CHRCH: Yes and no. It’s great that a medium a lot of us have loved for years is making a resurgence from a collectors stand point for sure, but it is frustrating when your record and all of your friends’ records get delayed for months and months on end because Rhino Records decides to re-issue some one hit wonders back catalogue. At the same time, though, digital distribution of music is probably more important for global reach than vinyl. It’s awesome having a big piece of musical art that you can look at, but right now, folks who have heard us all around the world have done so via Bandcamp for the most part, since our LP isn’t out and we’ve only had a small run of tapes to sell.
(((o))): There is already a great buzz around you guys, which is amazing considering your relatively short lifespan. Do you find your local Sacramento scene very supportive of what you do?
CHRCH: Absolutely. I think this is the first band any of us have been in that has received this much support from our local scene right off the bat.

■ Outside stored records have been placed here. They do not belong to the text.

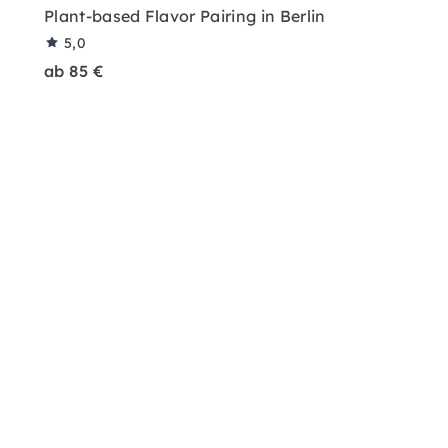
Plant-based Flavor Pairing in Berlin
5,0
ab 85 €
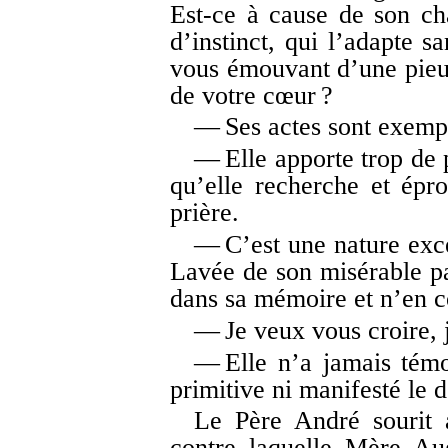
Est-ce à cause de son c
d’instinct, qui l’adapte s
vous émouvant d’une pieus
de votre cœur ?
— Ses actes sont exempla
— Elle apporte trop de 
qu’elle recherche et ép
prière.
— C’est une nature exce
Lavée de son misérable pas
dans sa mémoire et n’en 
— Je veux vous croire, 
— Elle n’a jamais témo
primitive ni manifesté le d
Le Père André sourit 
contre laquelle Mère Au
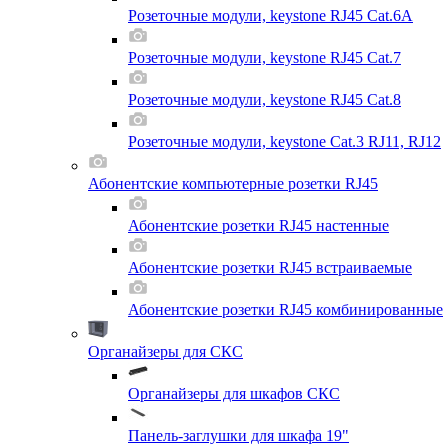
Розеточные модули, keystone RJ45 Cat.6A
Розеточные модули, keystone RJ45 Cat.7
Розеточные модули, keystone RJ45 Cat.8
Розеточные модули, keystone Cat.3 RJ11, RJ12
Абонентские компьютерные розетки RJ45
Абонентские розетки RJ45 настенные
Абонентские розетки RJ45 встраиваемые
Абонентские розетки RJ45 комбинированные
Органайзеры для СКС
Органайзеры для шкафов СКС
Панель-заглушки для шкафа 19"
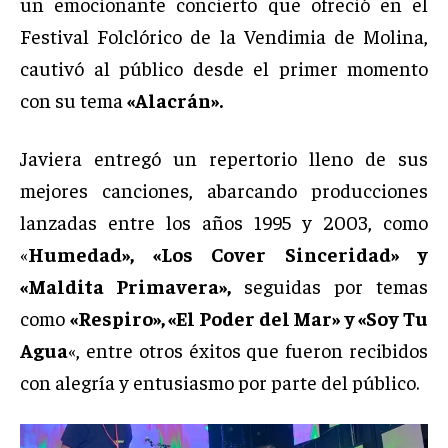
un emocionante concierto que ofreció en el
Festival Folclórico de la Vendimia de Molina,
cautivó al público desde el primer momento
con su tema
«Alacrán».
Javiera entregó un repertorio lleno de sus
mejores canciones, abarcando producciones
lanzadas entre los años 1995 y 2003, como
«
Humedad», «Los Cover Sinceridad» y
«Maldita Primavera»,
seguidas por temas
como
«Respiro», «El Poder del Mar» y «Soy Tu
Agua
«, entre otros éxitos que fueron recibidos
con alegría y entusiasmo por parte del público.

(((o))): What’s it like coming from the Sacramento scene? From an outsider’s perspective, some of the bigger bands from that area have a very specific sound and style. Is that sound still prevalent today? Can you recommend any great bands to listen to that will shatter that perception?
CHRCH: I’m assuming you’re referring to bands like Deftones, but that shit is so irrelevant in our local scene anymore. Will Haven are the only band that even resembles that kind of stuff anymore, and even their new stuff is a lot more fucked up and heavy. Noisey/Vice actually just had an article about the Sacramento scene called “Sacramento’s metal scene is keeping it dark in the Golden State.” It featured a lot of cool bands, including Will Haven, but also bands like Battle Hag, Modraniht, Peace Killers, and Bog Oak. There’s also Waning and Cura Cochino. And outside of metal, there’s a lot of awesome and interesting bands doing cool shit. Check out So Stressed, Dad?, Little Tents, Rad, Cross Class. Sacramento has always had a lot of really good bands.
(((o))): Do you have any parting words which you would like to say?
CHRCH: To the dejected and despondent, may you retrieve your golden light.